There was, of course, a degree of overlap between these different forms of plunder and spoil. Recruits from various backgrounds, including a large number of seafarers, served aboard pirate and reprisal vessels. The companies of some ships might resort to piratical spoil and lawful plunder during the course of the same voyage. While the law did not recognize the nuances of such fractured voyages or life cycles, they were overtly acknowledged in the language of seamen, notably in the widespread use of the term ‘sea roving’ to describe an enterprise which seemed to fall between piracy and privateering. Whether justified as a means of unauthorized retaliation or reprisals, sea roving represented blurred boundaries at sea, reflecting the way in which piracy was also a contested crime, thriving on ambiguity and uncertainty.
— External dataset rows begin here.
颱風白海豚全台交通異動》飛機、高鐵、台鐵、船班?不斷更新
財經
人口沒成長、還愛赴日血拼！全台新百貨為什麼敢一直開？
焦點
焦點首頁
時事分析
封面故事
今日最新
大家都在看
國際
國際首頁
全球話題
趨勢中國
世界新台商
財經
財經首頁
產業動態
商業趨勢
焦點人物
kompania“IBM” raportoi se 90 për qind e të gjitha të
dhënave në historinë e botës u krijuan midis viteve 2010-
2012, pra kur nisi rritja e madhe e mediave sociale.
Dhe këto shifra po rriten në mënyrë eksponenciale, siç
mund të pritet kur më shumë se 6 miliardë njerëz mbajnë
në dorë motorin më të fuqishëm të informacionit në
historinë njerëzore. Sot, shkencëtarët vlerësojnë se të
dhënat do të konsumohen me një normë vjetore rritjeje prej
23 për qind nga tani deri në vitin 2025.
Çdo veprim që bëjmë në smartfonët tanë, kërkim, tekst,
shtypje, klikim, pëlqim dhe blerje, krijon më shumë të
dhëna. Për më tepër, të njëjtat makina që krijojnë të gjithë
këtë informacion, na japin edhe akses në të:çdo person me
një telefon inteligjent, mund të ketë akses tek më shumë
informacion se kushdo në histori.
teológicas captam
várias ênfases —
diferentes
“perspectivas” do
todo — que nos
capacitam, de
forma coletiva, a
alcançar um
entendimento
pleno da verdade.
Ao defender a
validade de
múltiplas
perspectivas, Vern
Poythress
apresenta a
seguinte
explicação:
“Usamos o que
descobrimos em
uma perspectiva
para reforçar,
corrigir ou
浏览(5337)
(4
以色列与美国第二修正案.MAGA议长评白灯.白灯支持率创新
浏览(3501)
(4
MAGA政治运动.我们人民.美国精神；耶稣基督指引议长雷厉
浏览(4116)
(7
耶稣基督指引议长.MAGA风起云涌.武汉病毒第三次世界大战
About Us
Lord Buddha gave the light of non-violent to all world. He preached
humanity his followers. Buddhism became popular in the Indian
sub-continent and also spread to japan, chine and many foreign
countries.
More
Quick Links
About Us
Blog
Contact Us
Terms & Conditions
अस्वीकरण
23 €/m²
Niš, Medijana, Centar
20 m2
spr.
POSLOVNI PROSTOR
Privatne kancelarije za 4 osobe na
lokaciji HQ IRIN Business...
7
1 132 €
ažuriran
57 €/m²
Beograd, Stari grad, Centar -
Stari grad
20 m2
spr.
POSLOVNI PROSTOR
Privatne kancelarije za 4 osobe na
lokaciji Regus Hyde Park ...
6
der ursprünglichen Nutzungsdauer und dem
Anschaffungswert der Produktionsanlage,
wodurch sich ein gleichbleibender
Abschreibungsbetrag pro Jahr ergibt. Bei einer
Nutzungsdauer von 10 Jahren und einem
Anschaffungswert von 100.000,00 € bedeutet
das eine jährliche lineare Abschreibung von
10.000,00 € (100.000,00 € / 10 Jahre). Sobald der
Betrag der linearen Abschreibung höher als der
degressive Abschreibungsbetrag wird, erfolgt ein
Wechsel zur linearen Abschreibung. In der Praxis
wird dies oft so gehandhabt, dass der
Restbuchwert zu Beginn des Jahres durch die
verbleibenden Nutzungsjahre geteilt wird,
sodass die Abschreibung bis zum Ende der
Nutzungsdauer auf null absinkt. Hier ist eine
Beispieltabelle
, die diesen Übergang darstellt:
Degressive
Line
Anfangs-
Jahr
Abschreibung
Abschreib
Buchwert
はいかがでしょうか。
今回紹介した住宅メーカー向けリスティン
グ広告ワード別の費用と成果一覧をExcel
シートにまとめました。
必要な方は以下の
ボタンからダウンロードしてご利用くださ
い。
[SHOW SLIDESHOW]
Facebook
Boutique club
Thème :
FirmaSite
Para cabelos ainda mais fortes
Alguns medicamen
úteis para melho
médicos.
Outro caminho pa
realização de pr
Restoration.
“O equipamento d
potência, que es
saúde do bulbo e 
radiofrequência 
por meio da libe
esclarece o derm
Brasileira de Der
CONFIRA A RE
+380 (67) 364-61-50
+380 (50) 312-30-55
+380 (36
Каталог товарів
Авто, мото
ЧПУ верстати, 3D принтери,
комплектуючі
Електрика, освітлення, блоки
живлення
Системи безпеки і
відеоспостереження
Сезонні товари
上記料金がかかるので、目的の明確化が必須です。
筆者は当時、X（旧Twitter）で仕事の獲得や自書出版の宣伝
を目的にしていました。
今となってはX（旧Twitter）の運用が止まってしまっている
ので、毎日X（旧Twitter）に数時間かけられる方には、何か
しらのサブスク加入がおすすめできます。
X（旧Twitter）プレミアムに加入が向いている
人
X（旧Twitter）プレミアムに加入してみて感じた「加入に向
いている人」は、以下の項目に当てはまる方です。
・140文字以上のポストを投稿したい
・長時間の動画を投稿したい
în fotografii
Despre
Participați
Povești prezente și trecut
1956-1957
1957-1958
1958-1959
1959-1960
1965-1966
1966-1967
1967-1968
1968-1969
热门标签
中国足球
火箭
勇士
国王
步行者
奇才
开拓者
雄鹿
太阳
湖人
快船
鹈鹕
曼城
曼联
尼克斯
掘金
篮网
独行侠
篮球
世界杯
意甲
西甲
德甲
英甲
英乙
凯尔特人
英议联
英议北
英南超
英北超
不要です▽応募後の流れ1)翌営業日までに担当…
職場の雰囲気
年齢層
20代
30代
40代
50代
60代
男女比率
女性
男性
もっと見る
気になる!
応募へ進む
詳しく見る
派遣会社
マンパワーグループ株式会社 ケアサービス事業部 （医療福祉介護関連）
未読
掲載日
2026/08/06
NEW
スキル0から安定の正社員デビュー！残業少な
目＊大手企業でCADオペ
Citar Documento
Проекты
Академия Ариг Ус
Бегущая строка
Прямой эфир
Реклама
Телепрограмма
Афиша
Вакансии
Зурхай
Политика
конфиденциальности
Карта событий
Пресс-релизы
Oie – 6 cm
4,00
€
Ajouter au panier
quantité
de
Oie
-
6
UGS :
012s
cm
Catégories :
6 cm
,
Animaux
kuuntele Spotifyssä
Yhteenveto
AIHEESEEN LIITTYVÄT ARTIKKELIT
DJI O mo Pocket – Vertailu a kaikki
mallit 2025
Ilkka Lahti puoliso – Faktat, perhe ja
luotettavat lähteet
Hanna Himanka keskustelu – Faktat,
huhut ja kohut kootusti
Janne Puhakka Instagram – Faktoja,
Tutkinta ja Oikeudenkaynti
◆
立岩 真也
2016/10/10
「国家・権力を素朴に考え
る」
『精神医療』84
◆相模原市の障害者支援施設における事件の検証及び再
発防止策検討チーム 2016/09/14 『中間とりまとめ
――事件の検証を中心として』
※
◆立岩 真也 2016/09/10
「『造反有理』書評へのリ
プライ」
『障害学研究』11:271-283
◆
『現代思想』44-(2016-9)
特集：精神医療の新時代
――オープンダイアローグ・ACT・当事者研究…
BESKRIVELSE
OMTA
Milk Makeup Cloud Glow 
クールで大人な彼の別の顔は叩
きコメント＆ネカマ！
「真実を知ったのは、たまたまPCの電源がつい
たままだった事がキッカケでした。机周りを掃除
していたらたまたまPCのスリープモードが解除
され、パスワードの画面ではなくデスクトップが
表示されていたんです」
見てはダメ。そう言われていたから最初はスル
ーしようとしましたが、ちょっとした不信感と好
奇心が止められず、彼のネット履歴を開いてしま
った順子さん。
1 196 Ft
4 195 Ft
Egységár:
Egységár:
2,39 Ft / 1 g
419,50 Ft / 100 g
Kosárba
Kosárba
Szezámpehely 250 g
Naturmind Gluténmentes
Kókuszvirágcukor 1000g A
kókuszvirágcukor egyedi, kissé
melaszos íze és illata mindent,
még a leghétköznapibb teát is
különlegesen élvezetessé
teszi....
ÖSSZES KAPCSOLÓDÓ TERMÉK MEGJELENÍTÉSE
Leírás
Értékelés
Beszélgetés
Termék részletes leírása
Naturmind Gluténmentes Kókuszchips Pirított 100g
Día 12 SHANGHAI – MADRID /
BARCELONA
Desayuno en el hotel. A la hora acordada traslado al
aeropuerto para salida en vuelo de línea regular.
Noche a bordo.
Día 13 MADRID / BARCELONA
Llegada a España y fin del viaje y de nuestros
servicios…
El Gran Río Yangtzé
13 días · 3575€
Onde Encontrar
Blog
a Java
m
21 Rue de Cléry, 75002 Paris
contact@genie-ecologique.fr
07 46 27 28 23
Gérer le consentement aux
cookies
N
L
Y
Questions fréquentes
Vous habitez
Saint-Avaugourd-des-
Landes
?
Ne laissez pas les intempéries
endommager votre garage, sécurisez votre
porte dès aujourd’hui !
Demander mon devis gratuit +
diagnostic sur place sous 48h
The difficulty in maintaining the distinction between lawful and unlawful depredation was a direct consequence of the nature of the early modern state and of sea power in general. In the absence of professional navies, and with small royal fleets made up of ships which could still be challenged by well-armed private vessels, maritime power was essentially fragmented. In addition it was marked by an inescapable intermingling of public and private interests. Under these conditions it has been argued that ‘private, commercial warfare was the normal form of warfare in the open sea’.
3
In England during the fourteenth and fifteenth centuries it became common practice for monarchs to sanction what were effectively private wars of reprisal, unintentionally encouraging the spread of disorder and lawlessness at sea. While this expedient mobilized and exploited private resources, it also drew on a shadowy tradition of piracy and piratical enterprise which persisted throughout the sixteenth and early seventeenth centuries. It allowed arch-pirates, such as Henry Strangeways or John Callice, to redeem their misdeeds through royal service at sea, and enabled more renowned pirate leaders, like Francis Drake or Martin Frobisher, to serve as officers in the Queen’s Navy. It is no coincidence that the development of an effective state navy during the second half of the seventeenth century was followed by a sustained, and largely successful, effort to eradicate organized piracy.
4

Past experience demonstrated that piracy and other forms of irregular depredation flourished at times of weak rule or in remote regions. In south-west England it may have served as a safety valve for aristocratic and gentry disorder or violence, which successive monarchs found difficult to contain. Within a distant, maritime borderland, however, resorting to piracy was almost a way of life, especially for itinerant seafarers subject to occasional and disjointed patterns of employment. Favoured by geography and well-established commercial links, pirates and sea rovers from the south-west ranged across the Channel and into the Irish Sea, disposing of their booty in favoured haunts which served as unofficial markets and provisioning centres. The importance of Ireland to the maintenance of this pattern of venturing was recognized in 1521 by Henry VIII’s lieutenant in Dublin. In the face of a growing problem, he requested a commission ‘to put to death all rovers of the sea taken in this land’, warning that Ireland was ‘the very land of refuge that English pirates most resort unto’.
5

Piracy and other forms of depredation flourished throughout the sixteenth century. As a result, the Tudor regime was faced with an intractable problem which grew progressively worse. To some extent this was self-inflicted, particularly given the apparent decline in lawlessness at sea during the 1480s and 1490s. Thereafter war bred piracy and maritime disorder. Conditions at sea were reinforced by the unsettling consequences of social and economic change, including population growth, which were increasingly influenced by religious rivalries and hostility. But the growth of disorderly plunder merged with aggressive commercial ambitions and ventures, especially in new, long-distance enterprises to west Africa and America. The competition with Spain and Portugal which accompanied such schemes helped to re-direct and re-structure piracy and privateering, opening up profitable opportunities which were eagerly seized by Drake and his successors.